Az Çok ve Son Deneme albümün anlattığı şeye sadık ama müzikal anlamda diğer şarkılar kadar etkili olmayan iki parça. Az Çok müziği ile bana daha çok Gül Kendine albümünü hatırlatıyor. Son Deneme ise bu albümün sevilmeyen çocuğuymuş gibi. Bir o kadar bu albüme aitmiş, bir o kadar da değilmiş gibi. Tabi, bu söylediklerim bu iki şarkının kötü şarkılar olduğu anlamına gelmiyor. Özellikle Son Deneme’nin senfonik düzenlemesini çok başarılı buluyorum.

“Son deneme, saat kaç, saat kaç ki?
Seni buldum, sesi gür yüzü eski
Artık bir şey yapamam, yapamam ki
Yapamam, yapamam”

10. Uyan

Şarkının klibinde Rus yapımı "Steklyannaya Garmonika" adlı animasyon filmi kullanılmış.

Uyan, mor ve ötesi’nin 99 yılından bir parçası. Albümün kapanışı için harika bir şarkı. Albüm boyunca, dönemi anlatan mor ve ötesi’nin muhatabına son çağrısı. Şarkıda o kadar çok uyan diyor ki, insan kendine “Neye uyanalım?” sorusunu soruyor. Sorunun cevabı ise tüm albümde gizli. Kaçımız sorduk bu soruyu, bilmiyorum. Ama gerçekten uyanma vakti gelmedi mi canım kardeşim?

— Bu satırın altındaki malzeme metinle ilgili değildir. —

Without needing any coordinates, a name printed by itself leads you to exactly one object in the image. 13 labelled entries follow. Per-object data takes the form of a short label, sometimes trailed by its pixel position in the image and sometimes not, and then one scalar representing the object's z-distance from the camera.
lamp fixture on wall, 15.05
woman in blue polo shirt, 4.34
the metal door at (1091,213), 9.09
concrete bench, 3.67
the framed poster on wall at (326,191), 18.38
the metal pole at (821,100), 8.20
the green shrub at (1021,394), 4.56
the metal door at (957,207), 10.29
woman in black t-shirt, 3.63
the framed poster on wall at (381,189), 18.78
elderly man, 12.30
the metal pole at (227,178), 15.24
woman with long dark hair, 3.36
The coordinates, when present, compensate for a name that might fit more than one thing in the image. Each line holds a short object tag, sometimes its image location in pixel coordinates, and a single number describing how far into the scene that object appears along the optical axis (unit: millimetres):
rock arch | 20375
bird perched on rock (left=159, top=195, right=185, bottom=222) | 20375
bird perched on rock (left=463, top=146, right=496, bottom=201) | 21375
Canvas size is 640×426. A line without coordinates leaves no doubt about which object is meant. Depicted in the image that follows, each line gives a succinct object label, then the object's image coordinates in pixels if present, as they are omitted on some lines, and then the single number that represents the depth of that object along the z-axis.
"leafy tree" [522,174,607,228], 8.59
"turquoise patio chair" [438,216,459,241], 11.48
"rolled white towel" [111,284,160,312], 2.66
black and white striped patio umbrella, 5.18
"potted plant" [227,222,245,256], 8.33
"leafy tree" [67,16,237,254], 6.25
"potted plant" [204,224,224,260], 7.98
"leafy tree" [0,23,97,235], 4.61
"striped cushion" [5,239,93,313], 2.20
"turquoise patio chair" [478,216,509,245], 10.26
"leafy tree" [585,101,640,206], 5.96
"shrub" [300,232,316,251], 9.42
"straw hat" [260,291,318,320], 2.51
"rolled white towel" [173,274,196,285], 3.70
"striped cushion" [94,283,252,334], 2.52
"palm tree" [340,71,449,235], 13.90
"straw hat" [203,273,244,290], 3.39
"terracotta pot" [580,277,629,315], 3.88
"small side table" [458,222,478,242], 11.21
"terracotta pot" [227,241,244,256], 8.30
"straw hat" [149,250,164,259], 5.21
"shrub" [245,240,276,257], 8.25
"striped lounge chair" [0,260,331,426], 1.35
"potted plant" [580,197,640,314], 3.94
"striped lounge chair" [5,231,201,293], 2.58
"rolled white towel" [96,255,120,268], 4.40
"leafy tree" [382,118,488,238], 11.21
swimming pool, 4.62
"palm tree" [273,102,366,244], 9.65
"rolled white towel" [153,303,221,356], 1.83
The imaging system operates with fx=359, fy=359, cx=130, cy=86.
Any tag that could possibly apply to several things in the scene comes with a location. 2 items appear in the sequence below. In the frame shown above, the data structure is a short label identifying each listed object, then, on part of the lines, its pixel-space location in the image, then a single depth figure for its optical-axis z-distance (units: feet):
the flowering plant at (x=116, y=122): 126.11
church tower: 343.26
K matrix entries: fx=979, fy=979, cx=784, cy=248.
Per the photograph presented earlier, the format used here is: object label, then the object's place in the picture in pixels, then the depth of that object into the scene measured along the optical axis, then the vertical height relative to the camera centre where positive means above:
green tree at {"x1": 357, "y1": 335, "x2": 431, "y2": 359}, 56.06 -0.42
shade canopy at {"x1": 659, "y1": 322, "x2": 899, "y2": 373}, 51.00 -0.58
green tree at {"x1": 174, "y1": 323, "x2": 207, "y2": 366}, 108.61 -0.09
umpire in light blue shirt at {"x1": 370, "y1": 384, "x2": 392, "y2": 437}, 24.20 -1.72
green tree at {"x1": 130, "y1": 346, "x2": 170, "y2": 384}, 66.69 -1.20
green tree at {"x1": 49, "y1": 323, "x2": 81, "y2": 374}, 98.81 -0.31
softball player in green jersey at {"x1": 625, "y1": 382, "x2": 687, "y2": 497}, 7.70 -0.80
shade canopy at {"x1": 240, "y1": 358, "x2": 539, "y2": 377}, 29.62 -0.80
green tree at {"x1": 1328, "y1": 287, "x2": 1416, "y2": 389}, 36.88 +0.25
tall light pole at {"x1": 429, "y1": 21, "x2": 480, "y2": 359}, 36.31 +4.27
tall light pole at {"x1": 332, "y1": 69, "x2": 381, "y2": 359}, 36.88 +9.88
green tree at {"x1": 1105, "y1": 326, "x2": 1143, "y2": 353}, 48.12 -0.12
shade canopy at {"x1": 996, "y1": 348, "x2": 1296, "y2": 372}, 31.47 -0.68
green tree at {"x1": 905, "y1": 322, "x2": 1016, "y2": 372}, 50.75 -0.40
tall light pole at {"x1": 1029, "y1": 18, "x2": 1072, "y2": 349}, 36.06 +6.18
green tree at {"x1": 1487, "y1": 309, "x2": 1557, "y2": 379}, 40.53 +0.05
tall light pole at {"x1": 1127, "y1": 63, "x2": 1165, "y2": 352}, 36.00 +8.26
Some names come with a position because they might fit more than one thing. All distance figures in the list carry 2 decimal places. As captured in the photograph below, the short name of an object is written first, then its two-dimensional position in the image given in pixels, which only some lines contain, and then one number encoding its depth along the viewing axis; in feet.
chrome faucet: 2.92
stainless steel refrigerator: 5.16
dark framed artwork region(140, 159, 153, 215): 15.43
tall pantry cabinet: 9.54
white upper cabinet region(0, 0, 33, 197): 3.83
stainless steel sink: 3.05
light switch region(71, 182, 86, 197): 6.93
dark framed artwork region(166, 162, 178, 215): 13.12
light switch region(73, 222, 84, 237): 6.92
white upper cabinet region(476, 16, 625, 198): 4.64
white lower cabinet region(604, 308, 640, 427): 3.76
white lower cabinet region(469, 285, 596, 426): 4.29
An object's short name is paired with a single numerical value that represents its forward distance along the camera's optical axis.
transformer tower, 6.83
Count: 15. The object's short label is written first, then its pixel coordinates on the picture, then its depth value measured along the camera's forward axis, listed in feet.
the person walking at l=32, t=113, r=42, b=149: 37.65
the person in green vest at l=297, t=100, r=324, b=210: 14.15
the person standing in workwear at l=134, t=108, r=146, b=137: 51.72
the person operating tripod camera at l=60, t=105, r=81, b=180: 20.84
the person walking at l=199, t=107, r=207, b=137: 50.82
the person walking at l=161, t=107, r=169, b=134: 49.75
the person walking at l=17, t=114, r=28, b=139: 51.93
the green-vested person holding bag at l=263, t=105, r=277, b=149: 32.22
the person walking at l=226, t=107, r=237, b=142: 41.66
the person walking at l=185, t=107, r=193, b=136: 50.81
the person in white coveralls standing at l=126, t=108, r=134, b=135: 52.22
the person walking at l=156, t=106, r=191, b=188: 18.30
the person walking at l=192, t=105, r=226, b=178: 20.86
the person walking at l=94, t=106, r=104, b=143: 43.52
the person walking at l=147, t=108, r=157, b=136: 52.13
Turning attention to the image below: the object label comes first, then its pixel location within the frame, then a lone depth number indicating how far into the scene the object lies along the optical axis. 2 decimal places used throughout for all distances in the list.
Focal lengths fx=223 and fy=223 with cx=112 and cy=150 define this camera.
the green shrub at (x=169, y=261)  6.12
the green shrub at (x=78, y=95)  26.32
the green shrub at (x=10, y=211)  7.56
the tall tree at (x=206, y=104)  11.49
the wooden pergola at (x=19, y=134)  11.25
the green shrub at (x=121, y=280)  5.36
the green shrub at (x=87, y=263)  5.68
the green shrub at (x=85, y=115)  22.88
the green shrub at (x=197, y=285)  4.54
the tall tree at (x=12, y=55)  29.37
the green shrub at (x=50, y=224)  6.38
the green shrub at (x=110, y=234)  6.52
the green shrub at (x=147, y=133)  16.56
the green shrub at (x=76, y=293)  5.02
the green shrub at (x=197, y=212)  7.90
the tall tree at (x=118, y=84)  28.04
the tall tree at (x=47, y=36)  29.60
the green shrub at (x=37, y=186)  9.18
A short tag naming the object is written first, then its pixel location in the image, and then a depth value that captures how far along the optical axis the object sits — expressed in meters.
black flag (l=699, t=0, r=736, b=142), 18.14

“Canım kardeşim, bak senin ellerinde hayatımız
Uçan kuştaki güzelliği kaybettik, hastayız”

 

Uyan’ın sonuna eklenmiş bir hidden track de bulunuyor albümde. Uyan bittikten birkaç dakika sonra başlıyor. 17 dakikalık e-bow ile çalınmış Bir Derdim Var doğaçlamasından oluşuyor ki bence albümün en güzel kısmı burası. Albümü önerdiğim arkadaşlarım bu hidden tracki genelde ürpertiyle karşılıyorlar. Ben bu doğaçlamada en çok Burak Güven’in basslarını seviyorum. Dinledikten sonra bence siz de bana hak vereceksiniz.

Bu güzel müziğin bu topraklardan çıkması, ana dilimde olması bana kendimi şanslı hissettiriyor. Genel anlamıyla bu albümün, gürültülü gitarlar üstüne arabesk vokallerle yapılan Türkçe Rock müziğe büyük bir devrim ve yeni bir soluk getirdiğini düşünüyorum. İyi ki varsın mor ve ötesi!